Aim of the task
In the records that follow, find the line with "11: (126, 225, 1.97)"; from there, retype every line exactly through the line with "29: (45, 224, 7.43)", which also belongs to the answer.
START Study material
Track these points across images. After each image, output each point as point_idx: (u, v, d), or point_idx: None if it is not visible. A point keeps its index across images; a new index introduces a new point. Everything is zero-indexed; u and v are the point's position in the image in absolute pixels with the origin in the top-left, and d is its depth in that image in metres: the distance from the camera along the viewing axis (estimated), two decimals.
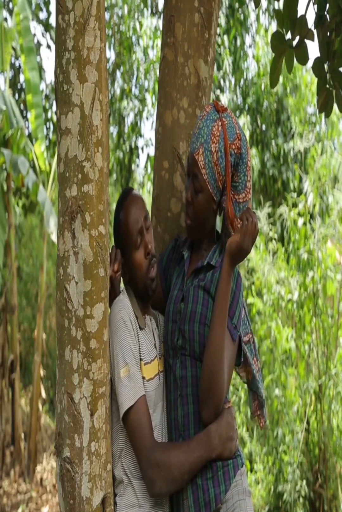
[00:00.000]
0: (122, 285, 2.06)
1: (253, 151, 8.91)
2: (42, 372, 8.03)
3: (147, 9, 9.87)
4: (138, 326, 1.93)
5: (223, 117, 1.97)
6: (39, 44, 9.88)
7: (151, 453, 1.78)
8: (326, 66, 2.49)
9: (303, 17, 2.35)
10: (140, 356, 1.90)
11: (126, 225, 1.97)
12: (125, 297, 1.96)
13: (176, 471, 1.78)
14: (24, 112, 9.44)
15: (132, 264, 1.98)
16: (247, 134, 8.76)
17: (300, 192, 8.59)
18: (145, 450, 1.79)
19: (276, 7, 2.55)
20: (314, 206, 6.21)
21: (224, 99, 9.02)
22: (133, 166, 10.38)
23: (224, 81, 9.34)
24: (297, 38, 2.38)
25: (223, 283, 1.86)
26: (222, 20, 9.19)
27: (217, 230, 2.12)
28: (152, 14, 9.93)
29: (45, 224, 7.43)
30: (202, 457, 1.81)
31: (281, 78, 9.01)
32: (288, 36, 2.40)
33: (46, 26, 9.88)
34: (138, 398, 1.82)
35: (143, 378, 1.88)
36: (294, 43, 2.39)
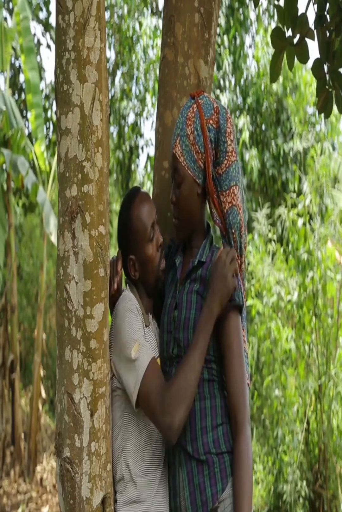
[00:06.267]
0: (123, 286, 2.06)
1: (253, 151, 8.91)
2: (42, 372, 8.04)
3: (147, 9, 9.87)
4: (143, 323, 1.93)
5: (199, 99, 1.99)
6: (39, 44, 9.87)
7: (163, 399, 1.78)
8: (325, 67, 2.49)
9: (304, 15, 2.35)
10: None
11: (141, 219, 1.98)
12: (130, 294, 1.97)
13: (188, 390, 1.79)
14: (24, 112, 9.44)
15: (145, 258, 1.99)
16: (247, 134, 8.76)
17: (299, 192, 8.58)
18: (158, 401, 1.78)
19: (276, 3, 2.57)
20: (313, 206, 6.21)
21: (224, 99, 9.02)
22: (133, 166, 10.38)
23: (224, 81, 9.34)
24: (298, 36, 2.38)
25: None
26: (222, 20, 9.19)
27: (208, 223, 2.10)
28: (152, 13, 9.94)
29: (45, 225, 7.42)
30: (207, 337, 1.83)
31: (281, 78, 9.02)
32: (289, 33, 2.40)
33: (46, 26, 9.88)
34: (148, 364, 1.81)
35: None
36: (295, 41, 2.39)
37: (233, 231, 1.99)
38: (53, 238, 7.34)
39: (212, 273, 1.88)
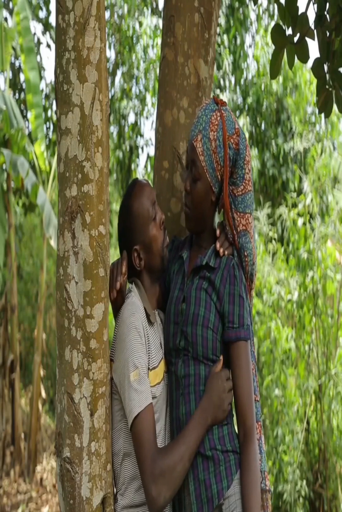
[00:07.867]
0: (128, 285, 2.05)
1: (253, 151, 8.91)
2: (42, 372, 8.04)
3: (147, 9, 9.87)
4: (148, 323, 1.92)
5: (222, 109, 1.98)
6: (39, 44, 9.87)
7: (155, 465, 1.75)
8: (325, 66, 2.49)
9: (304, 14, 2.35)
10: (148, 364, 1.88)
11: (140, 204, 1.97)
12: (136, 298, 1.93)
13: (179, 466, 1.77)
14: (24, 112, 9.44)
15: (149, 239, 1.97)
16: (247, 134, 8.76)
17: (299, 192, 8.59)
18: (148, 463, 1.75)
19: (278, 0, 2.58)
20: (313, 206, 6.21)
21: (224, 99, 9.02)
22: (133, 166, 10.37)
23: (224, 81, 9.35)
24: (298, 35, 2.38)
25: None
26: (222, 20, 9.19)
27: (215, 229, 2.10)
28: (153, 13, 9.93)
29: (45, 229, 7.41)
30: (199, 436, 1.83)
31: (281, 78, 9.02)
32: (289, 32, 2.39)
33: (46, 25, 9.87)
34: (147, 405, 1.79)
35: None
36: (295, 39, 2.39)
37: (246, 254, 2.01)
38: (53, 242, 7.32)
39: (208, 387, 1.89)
END Study material
START Study material
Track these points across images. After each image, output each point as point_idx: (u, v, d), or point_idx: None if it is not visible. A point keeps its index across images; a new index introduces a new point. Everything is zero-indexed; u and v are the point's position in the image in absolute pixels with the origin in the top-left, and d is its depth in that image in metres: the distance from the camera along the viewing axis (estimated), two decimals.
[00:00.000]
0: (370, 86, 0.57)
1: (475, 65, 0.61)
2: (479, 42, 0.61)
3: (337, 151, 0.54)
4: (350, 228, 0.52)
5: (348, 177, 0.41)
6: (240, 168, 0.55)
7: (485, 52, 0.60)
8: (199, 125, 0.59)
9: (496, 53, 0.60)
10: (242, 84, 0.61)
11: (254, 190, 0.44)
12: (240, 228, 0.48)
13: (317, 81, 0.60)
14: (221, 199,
END Study material
Response below
11: (126, 225, 1.97)
12: (125, 297, 1.96)
13: (176, 471, 1.78)
14: (24, 112, 9.44)
15: (132, 264, 1.98)
16: (247, 134, 8.76)
17: (300, 192, 8.59)
18: (145, 450, 1.79)
19: (276, 7, 2.55)
20: (314, 206, 6.21)
21: (224, 99, 9.02)
22: (133, 166, 10.38)
23: (224, 81, 9.34)
24: (297, 38, 2.38)
25: (223, 283, 1.86)
26: (222, 20, 9.19)
27: (217, 230, 2.12)
28: (152, 14, 9.93)
29: (45, 224, 7.43)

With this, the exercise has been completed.